Saturday, November 11, 2006

"The White Feather."

As I contemplate Remembrance Day (today), I have written the following poem entitled "The White Feather" which sadly seems apt in the climate of the current world.


"The White Feather."

Dedication: To soldiers of the Great War (and all wars).

"In the miserable winter of their war
he put his fist through the panel,
oak gave way first
then off to the asylum.

He was like so many men,
in an age without words
for his case or condition.

Post traumatic stress disorder
we call it now.
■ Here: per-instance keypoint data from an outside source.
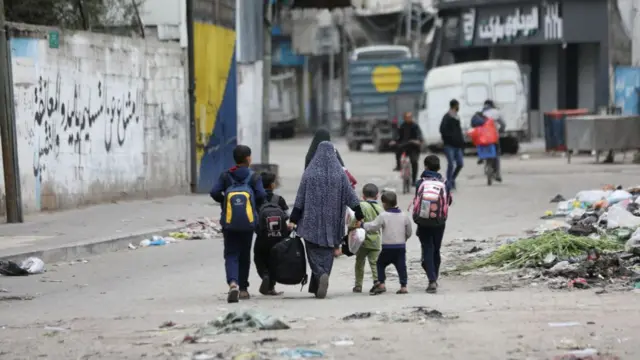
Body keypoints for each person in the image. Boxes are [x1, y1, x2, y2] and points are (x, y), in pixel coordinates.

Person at [290, 141, 364, 299]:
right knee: (328, 252)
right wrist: (359, 214)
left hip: (310, 222)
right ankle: (324, 276)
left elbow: (300, 198)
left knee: (313, 251)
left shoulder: (309, 173)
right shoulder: (339, 174)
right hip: (332, 224)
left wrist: (293, 219)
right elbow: (351, 197)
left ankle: (319, 274)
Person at [210, 145, 267, 303]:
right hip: (248, 222)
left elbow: (214, 192)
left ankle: (233, 283)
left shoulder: (226, 176)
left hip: (229, 222)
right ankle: (243, 289)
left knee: (231, 253)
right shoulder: (254, 177)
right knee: (244, 254)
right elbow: (262, 195)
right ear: (248, 158)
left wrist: (225, 203)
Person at [362, 191, 413, 295]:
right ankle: (403, 286)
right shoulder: (404, 215)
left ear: (384, 204)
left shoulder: (383, 215)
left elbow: (373, 227)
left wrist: (362, 225)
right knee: (401, 266)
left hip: (387, 247)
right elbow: (409, 231)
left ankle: (381, 283)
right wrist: (404, 238)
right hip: (400, 247)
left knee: (380, 264)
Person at [415, 155, 452, 294]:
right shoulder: (445, 182)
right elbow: (448, 201)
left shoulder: (420, 183)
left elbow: (417, 201)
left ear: (425, 166)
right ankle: (434, 277)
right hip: (439, 221)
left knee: (427, 247)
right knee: (436, 249)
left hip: (423, 221)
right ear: (439, 168)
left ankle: (431, 279)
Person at [253, 171, 291, 296]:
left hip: (262, 237)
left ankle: (264, 275)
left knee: (259, 258)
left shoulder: (257, 200)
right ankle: (271, 286)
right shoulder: (279, 200)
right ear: (272, 185)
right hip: (278, 237)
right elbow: (287, 216)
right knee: (275, 260)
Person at [350, 183, 384, 294]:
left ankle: (358, 285)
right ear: (377, 196)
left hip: (362, 240)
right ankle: (377, 282)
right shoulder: (380, 208)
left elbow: (354, 221)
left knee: (359, 263)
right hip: (375, 240)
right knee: (374, 263)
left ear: (363, 196)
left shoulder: (362, 206)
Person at [391, 112, 423, 185]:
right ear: (404, 118)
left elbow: (419, 135)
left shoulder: (415, 126)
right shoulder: (402, 126)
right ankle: (398, 166)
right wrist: (394, 141)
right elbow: (397, 135)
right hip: (404, 146)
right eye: (406, 117)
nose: (408, 119)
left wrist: (418, 140)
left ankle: (414, 180)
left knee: (414, 161)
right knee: (397, 150)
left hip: (413, 147)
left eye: (409, 117)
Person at [439, 99, 464, 190]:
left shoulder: (457, 117)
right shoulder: (447, 117)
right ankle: (448, 183)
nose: (459, 108)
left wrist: (461, 141)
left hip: (457, 145)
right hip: (449, 145)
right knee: (450, 164)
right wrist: (449, 138)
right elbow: (442, 129)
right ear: (455, 106)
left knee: (460, 164)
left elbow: (459, 131)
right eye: (458, 106)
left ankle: (452, 178)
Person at [480, 99, 505, 181]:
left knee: (483, 150)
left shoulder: (482, 113)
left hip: (483, 137)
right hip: (494, 137)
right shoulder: (496, 112)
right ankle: (497, 174)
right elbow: (503, 124)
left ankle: (481, 159)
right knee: (497, 154)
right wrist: (501, 130)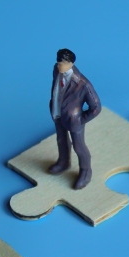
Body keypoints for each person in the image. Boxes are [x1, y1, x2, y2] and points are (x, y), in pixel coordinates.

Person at [47, 48, 102, 190]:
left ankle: (85, 171)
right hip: (58, 113)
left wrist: (80, 119)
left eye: (63, 63)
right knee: (61, 140)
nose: (60, 65)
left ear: (71, 63)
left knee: (79, 147)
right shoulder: (56, 70)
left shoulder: (83, 84)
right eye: (58, 62)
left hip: (74, 120)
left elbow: (96, 107)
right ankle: (63, 162)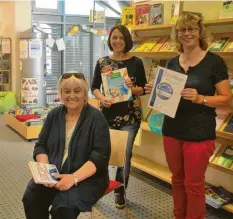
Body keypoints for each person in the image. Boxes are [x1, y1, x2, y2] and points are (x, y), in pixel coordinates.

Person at [145, 13, 232, 219]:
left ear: (200, 32)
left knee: (194, 185)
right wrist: (155, 90)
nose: (187, 33)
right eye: (182, 30)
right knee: (176, 179)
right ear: (177, 34)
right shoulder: (172, 62)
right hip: (172, 129)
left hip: (200, 132)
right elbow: (167, 94)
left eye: (191, 29)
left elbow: (227, 99)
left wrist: (201, 98)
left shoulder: (214, 62)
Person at [22, 72, 111, 219]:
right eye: (67, 91)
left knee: (63, 209)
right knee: (31, 198)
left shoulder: (97, 118)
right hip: (55, 173)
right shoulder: (54, 115)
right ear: (61, 93)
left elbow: (99, 158)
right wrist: (45, 171)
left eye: (77, 91)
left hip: (86, 178)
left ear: (85, 93)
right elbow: (41, 145)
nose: (72, 96)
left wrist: (73, 178)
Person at [91, 25, 147, 209]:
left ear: (127, 40)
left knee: (124, 157)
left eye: (122, 38)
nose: (117, 41)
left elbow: (143, 90)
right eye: (114, 37)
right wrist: (101, 98)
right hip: (107, 116)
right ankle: (96, 189)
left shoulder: (136, 62)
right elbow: (94, 87)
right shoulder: (102, 62)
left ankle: (119, 192)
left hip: (130, 117)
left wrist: (131, 87)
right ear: (110, 39)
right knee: (102, 154)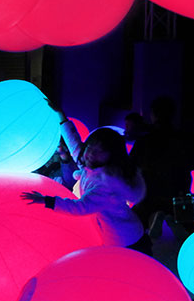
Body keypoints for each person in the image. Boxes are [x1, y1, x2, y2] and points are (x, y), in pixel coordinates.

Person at [21, 106, 149, 252]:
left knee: (129, 271)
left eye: (99, 151)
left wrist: (46, 200)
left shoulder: (106, 183)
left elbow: (80, 207)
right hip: (119, 235)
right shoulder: (90, 165)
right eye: (89, 147)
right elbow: (74, 144)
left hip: (125, 240)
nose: (90, 153)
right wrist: (62, 118)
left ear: (112, 156)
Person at [130, 96, 194, 240]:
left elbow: (130, 166)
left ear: (153, 115)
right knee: (190, 231)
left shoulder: (144, 141)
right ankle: (179, 227)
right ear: (172, 115)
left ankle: (152, 223)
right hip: (179, 196)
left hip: (148, 197)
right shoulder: (186, 138)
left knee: (135, 226)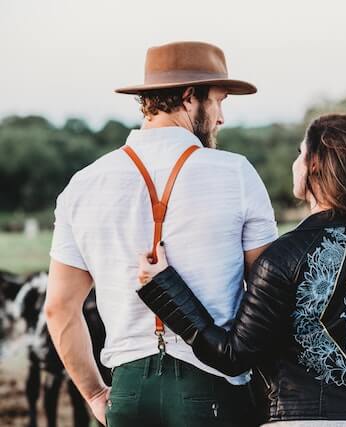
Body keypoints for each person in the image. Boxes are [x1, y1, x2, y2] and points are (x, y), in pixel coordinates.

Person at [137, 113, 346, 426]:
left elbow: (233, 356)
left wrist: (164, 286)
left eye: (300, 153)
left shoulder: (282, 257)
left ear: (314, 165)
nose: (295, 163)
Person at [44, 41, 278, 427]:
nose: (221, 118)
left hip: (129, 393)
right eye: (219, 101)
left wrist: (94, 393)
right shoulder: (235, 173)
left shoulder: (83, 185)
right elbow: (267, 294)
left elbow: (59, 308)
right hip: (215, 389)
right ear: (189, 98)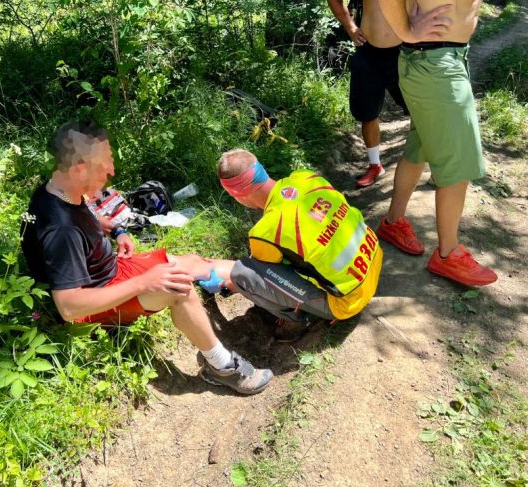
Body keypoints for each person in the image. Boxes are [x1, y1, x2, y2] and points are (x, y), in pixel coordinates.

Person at [20, 122, 272, 395]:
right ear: (79, 169)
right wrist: (144, 283)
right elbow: (69, 307)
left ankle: (267, 280)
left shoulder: (61, 188)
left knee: (192, 262)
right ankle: (223, 367)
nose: (112, 171)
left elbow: (87, 219)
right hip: (95, 300)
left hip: (112, 270)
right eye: (105, 165)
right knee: (178, 287)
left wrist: (116, 230)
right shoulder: (60, 229)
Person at [375, 0, 498, 286]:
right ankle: (448, 255)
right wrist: (407, 32)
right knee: (458, 163)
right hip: (434, 63)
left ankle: (393, 223)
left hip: (443, 58)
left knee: (420, 148)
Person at [204, 149, 383, 339]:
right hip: (372, 265)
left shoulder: (266, 230)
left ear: (237, 195)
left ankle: (296, 319)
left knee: (242, 272)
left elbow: (263, 275)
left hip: (347, 302)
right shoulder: (306, 178)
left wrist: (232, 284)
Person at [327, 0, 410, 187]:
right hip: (368, 52)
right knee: (367, 113)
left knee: (420, 112)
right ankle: (375, 165)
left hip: (404, 53)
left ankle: (435, 164)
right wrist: (350, 27)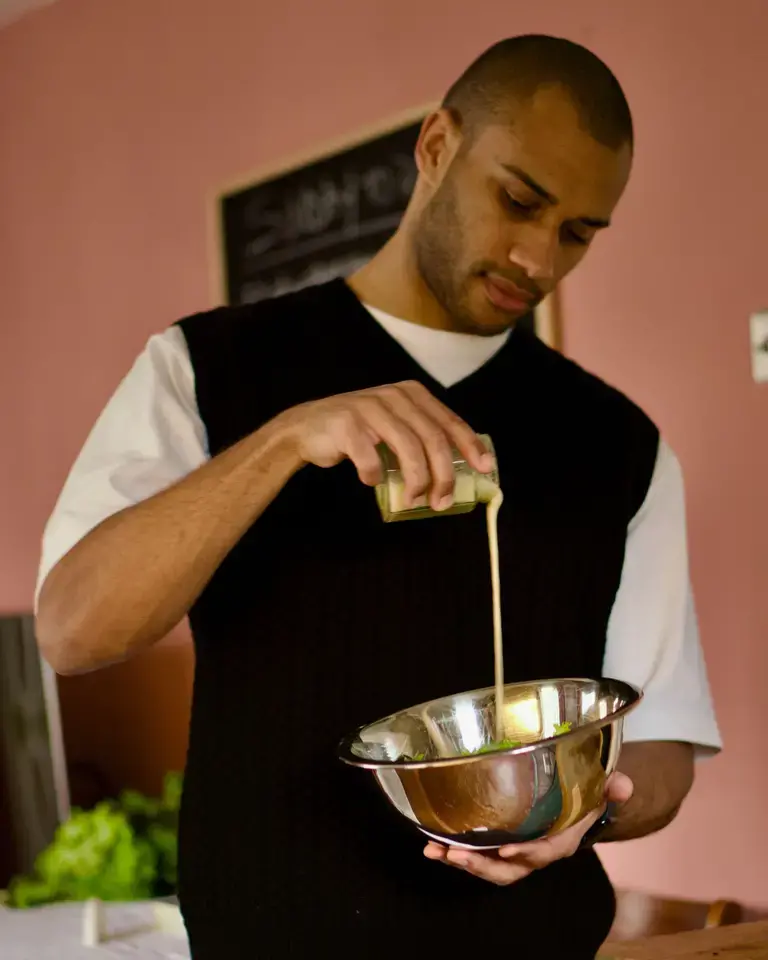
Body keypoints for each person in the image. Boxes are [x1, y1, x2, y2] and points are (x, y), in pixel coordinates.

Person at [36, 34, 720, 959]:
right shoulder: (203, 368)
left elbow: (665, 749)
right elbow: (72, 631)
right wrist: (282, 441)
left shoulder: (622, 446)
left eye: (577, 233)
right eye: (519, 200)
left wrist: (585, 814)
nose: (537, 256)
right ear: (436, 145)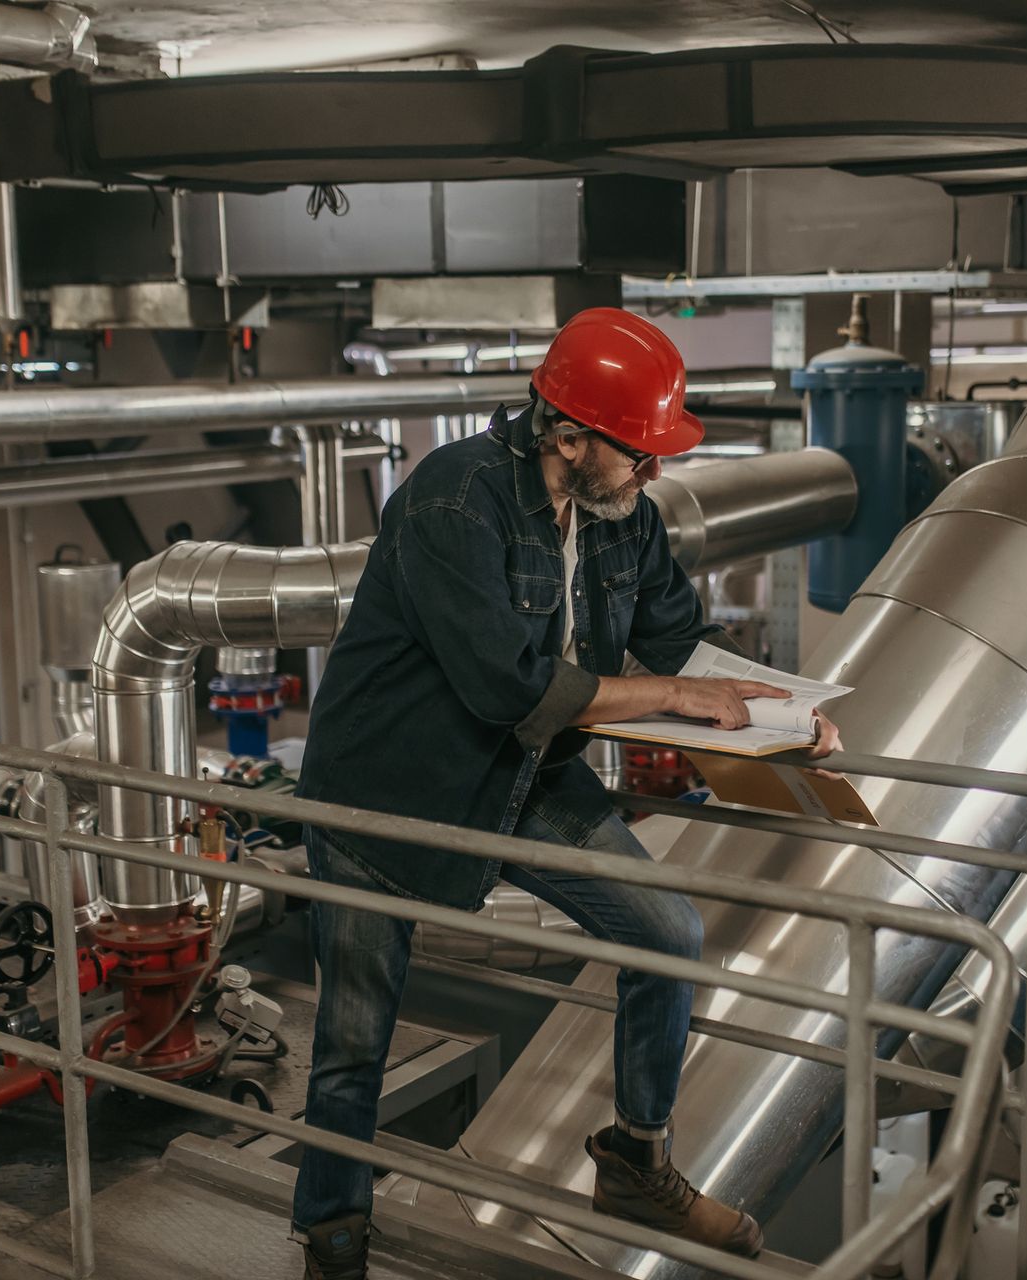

In his time
shell shock (mad or a coward)
twitched the neighbours
with sons and husbands of their own
still under fire.

When they let him out
he walked for miles,
while the tendons in his arm mended
approvingly, while his nerves
rasped-on unseen.

The sudden allegation - "Traitor!"
switched him back into khaki -
mud and rats and dead friends
he never mentioned;
souls who screamed their names
at dead of night

while he slept on fitful sentry duty
next to a woman who
no longer knew who he was.

And now a scream by day: "Coward!
Go on! (sneering) Take it!"
He didn't look into her hand or eye.

The flesh was sewn with silver wires,
rather than amputate
(he pleaded with the surgeon to save his arm),
restrained politely in a steel brace
and kept hidden beneath an overcoat
slung over the lot.

The silly hat with a faded flower,
well-meant and plain with crooked teeth
and a Salvation Army dress,
became a German soldier,
shouting him down in a language
he didn't recognise,

so he lashed-out in terror and ran
for his life unthinking,
leaving a single white feather and a smashed face,
howling in horror on the ground:
another casualty in the long deep trench of war."

by Chris Rhodes

Author's Comments:

"This very sad tale is true, and is of my grandfather who won the
Military Medal having served in the trenches of WWI, but his nerves
never fully healed from that experience. I pity the poor misguided
woman too, who tried to award him the badge of cowardice."